Do you ever feel like quitting guitar and just selling all your equipment? Do you ever feel like everyone is better than you? In playing guitar for over 25 years, I’ve wanted to give up and quit many times but by sticking in there I’ve found that success is just a step or two away. You’re never far from getting to the next level.
If you are a beginner and are taking lessons with a guitar teacher, if he or she has a strategic plan in place for you to make consistent progress and if you practice for about 20 minutes a for 5 to 7 days a week then you will see consistent progress. You should be building a list of songs and have several songs that you can play in your first year start to finish with good timing.
If this is not the case you need to reassess your plan. Check out my two posts on How to Choose A Guitar Teacher (1, 2). They will help you pinpoint problems and determine if it’s the teacher or if it’s something you are doing or not doing to delay your success. Intermediate and advanced players have a different set of challenges and usually more complex lessons so it takes a little more practice time and sometimes a few lessons on the same topic hitting it from different angles.
No student should have to go home and guess at what or how to practice for the week. It should be detailed and broken down and suggestions for minimum time on each idea. What you don’t want is just an accumulation of information. We want musical application. If I learn a fingerpicking pattern, can I play a song with it. Moving from chord to chord with no breaks. There is methods of how to practice to be able to learn this skill. It’s not about natural talent for the vast majority of people.

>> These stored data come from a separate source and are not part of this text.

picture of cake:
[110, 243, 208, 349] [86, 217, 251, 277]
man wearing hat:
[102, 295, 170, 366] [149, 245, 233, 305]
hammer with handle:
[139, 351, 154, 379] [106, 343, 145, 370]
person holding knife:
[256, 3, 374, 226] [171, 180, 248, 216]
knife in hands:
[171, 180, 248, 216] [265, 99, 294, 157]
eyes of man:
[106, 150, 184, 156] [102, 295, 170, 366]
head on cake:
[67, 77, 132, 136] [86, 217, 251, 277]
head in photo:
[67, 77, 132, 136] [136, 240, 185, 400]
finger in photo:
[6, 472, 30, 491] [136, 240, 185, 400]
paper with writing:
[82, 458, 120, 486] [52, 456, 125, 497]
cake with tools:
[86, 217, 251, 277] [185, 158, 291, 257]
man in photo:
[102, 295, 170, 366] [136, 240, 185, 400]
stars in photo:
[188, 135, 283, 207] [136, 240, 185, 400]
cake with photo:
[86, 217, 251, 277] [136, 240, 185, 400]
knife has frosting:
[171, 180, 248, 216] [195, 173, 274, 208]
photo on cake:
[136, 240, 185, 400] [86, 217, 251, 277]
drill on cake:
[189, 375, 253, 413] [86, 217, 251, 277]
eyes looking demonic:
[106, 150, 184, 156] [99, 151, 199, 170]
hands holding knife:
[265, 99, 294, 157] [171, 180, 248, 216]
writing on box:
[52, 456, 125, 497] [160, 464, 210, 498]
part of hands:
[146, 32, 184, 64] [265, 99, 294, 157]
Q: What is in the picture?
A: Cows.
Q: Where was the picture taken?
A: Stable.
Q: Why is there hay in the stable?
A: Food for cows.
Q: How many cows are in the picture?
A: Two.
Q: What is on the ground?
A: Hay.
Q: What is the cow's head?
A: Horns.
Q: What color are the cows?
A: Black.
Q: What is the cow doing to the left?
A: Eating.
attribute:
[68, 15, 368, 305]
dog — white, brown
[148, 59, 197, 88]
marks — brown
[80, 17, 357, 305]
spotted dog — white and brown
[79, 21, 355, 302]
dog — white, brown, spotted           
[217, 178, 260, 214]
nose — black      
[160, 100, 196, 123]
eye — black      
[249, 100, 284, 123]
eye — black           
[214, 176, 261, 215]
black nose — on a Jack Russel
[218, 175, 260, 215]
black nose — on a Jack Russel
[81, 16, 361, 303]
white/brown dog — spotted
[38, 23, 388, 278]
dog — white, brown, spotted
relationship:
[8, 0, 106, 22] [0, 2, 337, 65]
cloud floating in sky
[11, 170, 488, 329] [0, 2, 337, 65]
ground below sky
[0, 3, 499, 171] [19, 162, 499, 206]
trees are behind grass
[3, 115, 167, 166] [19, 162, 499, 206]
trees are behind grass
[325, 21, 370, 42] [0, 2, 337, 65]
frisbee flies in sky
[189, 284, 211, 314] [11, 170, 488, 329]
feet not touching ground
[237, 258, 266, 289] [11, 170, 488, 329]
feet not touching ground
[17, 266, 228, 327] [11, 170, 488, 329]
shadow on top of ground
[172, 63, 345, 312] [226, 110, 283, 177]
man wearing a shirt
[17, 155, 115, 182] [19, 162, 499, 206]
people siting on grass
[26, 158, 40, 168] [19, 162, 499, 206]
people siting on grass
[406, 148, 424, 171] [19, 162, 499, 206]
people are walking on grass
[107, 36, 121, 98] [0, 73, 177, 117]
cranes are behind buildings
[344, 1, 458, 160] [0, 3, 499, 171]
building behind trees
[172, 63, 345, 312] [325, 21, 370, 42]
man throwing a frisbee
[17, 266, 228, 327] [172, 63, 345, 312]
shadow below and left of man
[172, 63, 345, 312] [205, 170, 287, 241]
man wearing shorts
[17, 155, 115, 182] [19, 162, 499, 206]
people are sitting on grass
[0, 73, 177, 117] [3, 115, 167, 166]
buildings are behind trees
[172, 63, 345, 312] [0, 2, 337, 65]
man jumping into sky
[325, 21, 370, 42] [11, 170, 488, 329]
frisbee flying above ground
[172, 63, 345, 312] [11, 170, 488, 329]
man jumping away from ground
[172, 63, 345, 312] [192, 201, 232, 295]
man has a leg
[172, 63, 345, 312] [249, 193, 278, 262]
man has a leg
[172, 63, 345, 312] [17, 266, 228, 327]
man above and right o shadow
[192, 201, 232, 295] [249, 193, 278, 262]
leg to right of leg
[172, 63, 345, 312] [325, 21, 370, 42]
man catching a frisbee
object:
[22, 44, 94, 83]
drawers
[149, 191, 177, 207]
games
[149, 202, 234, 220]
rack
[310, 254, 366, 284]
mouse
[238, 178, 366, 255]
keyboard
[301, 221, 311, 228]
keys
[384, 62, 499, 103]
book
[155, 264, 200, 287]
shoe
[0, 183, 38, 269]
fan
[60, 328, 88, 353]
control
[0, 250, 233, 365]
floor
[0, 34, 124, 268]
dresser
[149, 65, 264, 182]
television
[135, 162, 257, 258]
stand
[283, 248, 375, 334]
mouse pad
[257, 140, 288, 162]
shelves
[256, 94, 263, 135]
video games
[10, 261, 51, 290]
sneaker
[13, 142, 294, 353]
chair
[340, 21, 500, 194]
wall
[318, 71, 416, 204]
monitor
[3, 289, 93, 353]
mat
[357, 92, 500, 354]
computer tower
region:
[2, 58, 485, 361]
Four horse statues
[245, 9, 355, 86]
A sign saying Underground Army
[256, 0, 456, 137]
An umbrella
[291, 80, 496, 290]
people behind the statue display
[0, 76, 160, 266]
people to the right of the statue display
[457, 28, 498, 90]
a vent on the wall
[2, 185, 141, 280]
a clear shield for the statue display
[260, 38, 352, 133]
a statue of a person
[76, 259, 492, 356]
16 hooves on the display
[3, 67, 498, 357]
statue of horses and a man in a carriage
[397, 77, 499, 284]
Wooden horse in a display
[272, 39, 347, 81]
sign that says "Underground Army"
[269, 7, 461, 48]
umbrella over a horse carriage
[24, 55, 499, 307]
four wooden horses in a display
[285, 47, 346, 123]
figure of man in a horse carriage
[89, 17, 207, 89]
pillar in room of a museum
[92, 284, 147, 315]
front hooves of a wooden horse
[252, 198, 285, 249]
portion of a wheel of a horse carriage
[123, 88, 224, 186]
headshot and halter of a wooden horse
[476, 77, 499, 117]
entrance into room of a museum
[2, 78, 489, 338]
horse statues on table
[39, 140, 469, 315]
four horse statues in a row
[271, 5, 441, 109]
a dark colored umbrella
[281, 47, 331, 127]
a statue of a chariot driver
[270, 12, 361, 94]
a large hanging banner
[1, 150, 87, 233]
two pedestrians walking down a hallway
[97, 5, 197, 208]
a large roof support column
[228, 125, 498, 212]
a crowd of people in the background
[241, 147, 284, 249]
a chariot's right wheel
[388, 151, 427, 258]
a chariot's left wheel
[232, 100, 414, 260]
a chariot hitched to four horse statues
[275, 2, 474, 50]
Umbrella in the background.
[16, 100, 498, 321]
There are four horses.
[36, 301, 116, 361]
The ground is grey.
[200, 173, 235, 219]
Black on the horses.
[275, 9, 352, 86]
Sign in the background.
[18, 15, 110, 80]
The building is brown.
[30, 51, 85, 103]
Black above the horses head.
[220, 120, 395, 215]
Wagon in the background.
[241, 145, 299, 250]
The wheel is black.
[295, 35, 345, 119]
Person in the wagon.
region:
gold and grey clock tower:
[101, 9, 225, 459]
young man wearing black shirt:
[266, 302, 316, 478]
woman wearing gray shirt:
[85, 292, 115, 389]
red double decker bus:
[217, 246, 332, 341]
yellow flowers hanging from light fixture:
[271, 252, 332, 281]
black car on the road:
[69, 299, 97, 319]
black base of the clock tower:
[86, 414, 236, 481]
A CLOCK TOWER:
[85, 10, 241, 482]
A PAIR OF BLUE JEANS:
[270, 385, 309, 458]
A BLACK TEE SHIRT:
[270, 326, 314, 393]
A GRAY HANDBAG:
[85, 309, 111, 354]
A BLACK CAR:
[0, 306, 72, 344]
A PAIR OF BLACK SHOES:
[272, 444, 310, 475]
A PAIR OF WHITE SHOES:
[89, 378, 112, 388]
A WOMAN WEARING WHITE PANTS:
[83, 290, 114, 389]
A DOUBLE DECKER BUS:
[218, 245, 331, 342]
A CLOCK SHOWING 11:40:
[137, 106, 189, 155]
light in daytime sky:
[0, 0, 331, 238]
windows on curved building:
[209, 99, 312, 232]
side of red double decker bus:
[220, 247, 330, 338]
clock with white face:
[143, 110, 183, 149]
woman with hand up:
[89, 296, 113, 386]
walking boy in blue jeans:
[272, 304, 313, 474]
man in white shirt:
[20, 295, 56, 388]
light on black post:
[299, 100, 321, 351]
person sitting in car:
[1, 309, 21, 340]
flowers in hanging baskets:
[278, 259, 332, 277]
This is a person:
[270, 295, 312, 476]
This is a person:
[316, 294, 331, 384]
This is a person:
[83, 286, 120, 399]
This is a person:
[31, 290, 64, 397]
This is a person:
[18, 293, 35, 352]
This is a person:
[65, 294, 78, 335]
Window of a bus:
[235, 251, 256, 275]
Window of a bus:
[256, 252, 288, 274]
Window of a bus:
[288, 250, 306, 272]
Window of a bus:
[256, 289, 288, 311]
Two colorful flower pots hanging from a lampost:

It’s learning a skill. Pure and simple. Do the right thing enough times and you will have a new skill on guitar whether it’s Improvisation, finger tapping or playing complex jazz chords. Information is needed but application of information is what is critical to your progress.
You can have all the potential in the world but if you don’t use it, it amounts to nothing. There is nothing in the world that can beat hard, consistent work. What if you had the potential skills of Jimi Hendrix or Stevie Ray Vaughan, but never practiced? How far would you go? Natural talent would give you an initial jump start but over the long haul it’s the work, the practice that you put into the guitar that determines if you will be a great guitar player or not.
I’ve spoken to some great players and they all have practiced for countless hours for years. That’s what makes the difference. The average player doesn’t need to do that. It’s about consistency. What if you just want to strum and fingerpick songs and are happy doing that? It doesn’t take 5 hours a day of practice but it does take consistent daily practice. You can only perform as well as how you practice.
I’ve seen many students come to me with a playing problem that maybe they’ve had this issue and not been able to overcome it for years and in a few weeks of practicing it like I show them to remove what’s holding them back.
You have to persevere, and you have to commit to finding a teacher, trusting that teacher and get to work on getting better on the guitar. Think about if you could never pick up your guitar again in your life. Make a commitment in your heart that, “I’m going to stick this out.” Whether you are a child or adult, the guitar can teach you and help develop one of the greatest qualities a person can have: NOT QUITTING!
The quality of not quitting, that’s what perseverance is. Many times I wanted to quit, but my love of the instrument and wanting to know how it works kept me going. To really know your instrument takes a long time. But to strum songs, finger pick, and play some Blues rhythms and solos doesn’t take 10 years. You can even practice 5 minutes a day and improve if limited on time in the week. There is really no excuse: you should always be getting better. Be consistent. If you have the right teacher, the right program and you do the program, you will improve every day. The weeks turn into months and the months turn into years and all of a sudden you are really playing your instrument with confidence, knowledge and skill. It’s a really, really great feeling!
Or sometimes it’s even a lot shorter process for some. I’ve had students come back and say many they had a family member walk in on them playing and thought it was a record, they couldn’t believe they were playing that well. This was in a series of months, not year
Remember, when the day is over it’s over. Put the time in and practice and you will be rewarded!